- [Aim of the exercise]: Across all entries below, how many lines include "DataWidth"? Answer with the number alone.

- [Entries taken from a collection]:
>>>
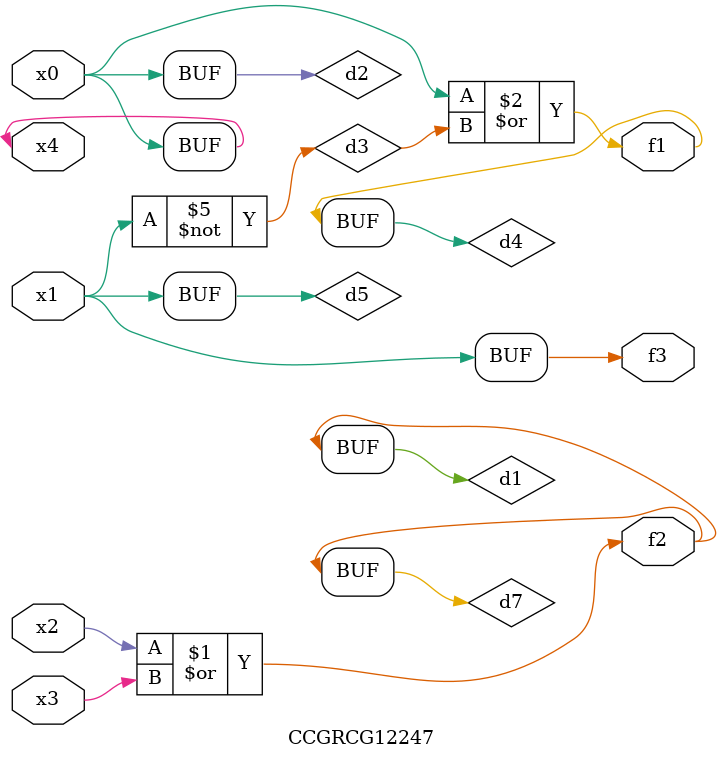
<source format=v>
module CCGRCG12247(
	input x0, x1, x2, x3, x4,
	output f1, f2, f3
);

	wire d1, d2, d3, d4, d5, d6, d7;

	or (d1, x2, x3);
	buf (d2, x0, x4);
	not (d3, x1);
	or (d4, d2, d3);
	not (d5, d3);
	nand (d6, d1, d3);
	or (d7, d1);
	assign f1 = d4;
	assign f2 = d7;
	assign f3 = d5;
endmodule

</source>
<<<
>>>
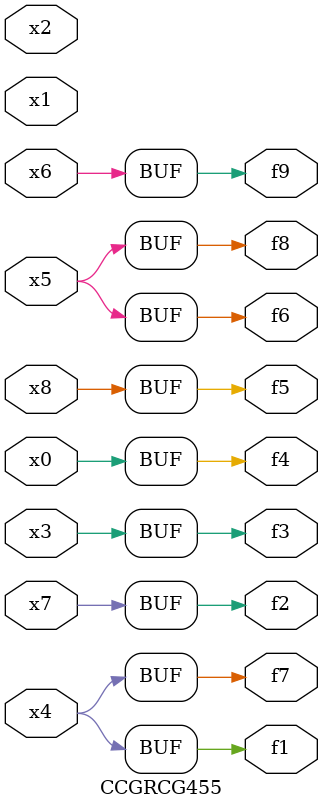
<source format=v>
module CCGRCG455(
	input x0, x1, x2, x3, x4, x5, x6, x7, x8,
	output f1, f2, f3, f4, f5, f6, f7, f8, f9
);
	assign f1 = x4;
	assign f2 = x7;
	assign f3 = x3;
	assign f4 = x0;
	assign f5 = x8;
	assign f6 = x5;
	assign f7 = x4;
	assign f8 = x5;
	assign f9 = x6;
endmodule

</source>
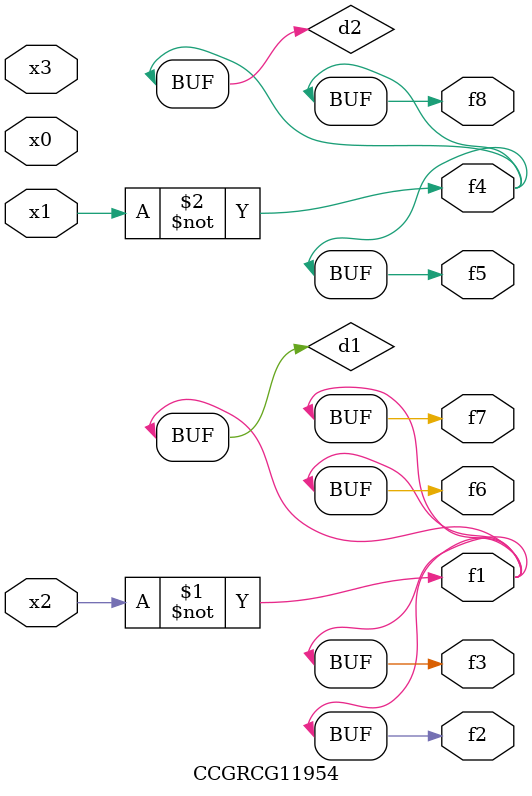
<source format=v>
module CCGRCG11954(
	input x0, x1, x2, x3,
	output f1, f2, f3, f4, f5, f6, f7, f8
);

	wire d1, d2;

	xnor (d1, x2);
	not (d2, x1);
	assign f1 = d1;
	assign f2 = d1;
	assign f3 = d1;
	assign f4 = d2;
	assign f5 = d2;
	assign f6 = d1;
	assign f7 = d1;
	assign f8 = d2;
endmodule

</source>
<<<
>>>
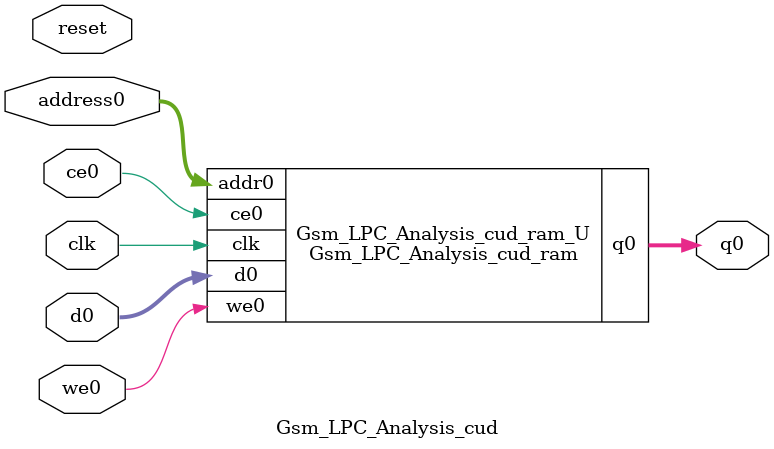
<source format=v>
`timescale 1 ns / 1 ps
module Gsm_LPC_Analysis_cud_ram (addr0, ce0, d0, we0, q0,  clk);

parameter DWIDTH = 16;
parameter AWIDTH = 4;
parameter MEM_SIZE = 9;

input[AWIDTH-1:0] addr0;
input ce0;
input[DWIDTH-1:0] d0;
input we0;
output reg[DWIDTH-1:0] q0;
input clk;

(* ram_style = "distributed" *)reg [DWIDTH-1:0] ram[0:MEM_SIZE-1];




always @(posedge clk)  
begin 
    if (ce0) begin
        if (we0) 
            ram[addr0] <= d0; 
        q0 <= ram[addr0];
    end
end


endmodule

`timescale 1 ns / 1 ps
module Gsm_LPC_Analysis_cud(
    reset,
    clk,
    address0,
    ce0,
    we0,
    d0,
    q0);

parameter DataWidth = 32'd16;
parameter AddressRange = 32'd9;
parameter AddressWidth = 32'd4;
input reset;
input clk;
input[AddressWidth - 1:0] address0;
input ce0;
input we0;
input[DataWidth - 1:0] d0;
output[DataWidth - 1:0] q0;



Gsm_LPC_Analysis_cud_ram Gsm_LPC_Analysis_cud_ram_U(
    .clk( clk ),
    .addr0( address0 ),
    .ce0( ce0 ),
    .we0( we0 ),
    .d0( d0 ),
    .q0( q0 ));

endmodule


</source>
<<<
- [Written reply]: 3